The overall doctrine of Nigeria’s security and defense policy has not changed since the civil war: to keep nigeria united at all costs and to maintain an atmosphere of peace and order in which our diversity can thrive.

But in the first four decades after the war, other challenges to the post war order have emerged. The post civil war order in which huge sectional blocs were structurally incapacitated and replaced by a strong federal government (‘federal might’) has in recent times become untenable. Threats from micro nationalism, renascent ethnocentrism and radical sectarian revivalism have emerged to question the prevailing order. The federal government as ultimate guarantor of order has become enfeebled by political and economic disabilities. It’s Security umbrella is in tatters and dangerously overstretched.

Preoccupied with regime political survival, successive administrations have found little time to strategize on the plight of the federation. Each of the new threats to our national continuation dictates a fresh doctrine based on the geo strategic importance of the specific theatre of insecurity.
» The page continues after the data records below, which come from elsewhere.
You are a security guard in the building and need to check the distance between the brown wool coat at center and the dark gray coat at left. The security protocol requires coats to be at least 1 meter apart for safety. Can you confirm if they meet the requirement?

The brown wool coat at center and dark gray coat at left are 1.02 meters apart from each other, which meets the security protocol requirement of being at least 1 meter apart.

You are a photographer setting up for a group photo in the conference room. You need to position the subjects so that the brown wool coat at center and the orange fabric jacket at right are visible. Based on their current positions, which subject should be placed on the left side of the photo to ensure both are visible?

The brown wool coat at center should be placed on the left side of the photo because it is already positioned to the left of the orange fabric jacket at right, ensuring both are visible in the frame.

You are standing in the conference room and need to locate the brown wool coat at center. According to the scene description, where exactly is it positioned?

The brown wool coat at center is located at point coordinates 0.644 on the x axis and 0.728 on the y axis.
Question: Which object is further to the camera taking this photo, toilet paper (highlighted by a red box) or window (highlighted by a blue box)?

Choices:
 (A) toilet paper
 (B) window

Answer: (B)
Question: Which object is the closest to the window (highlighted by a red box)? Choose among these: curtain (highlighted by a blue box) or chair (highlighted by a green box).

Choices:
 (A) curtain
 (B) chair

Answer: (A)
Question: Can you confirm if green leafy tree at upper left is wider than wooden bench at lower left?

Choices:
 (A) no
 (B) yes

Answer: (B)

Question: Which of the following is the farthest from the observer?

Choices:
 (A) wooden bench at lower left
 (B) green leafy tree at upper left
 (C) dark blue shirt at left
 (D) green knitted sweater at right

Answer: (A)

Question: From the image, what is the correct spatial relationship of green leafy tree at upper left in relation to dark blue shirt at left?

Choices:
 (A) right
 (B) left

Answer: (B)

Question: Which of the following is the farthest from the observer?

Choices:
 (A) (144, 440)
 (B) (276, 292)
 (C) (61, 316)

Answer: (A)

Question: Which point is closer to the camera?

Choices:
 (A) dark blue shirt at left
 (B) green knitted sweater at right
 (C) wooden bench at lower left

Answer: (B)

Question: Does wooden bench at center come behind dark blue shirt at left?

The Niger Delta is self evident. It is the soft underbelly of the federation that harbors the nation’s current energy heart and economic life line.

The south east is a bit more problematic. It is the home base of the single most widespread/dispersed nationality in the country. Open direct antagonism against the Igbos will quickly destabilize every section of nigeria.

The middle belt is the mid section of the great cultural and sectarian divide that is also the strength of the federation.

The North east theatre of Boko Haram is more dangerous strategically. It is part of the heartland of Islamic nigeria. It has borders with Nigeria’s vulnerable neighbors where however French is spoken and france’s African defense umbrella dovetails with nigeria’s national survival interests.

There are other small incidental forces at play including the gangs that frequently emerge at night to kill and maim in Zamfara, Nasarawa, Taraba, Adamawa, Yobe etc.

Any defense and security doctrine that approaches all areas of Nigeria’s insecurity experience from a uniform strategic perspective is outmoded and even foolish. It is time for our national defense and security to assume a deeper, more rigorous intellectual approach. Boots on the ground can not trample to death an enemy whose base camp is in the hearts of many.

• Dr. Chidi Amuta, a Member of Thisday Editorial Board, is Chairman, Wilson & Weizmann Associates, Lagos.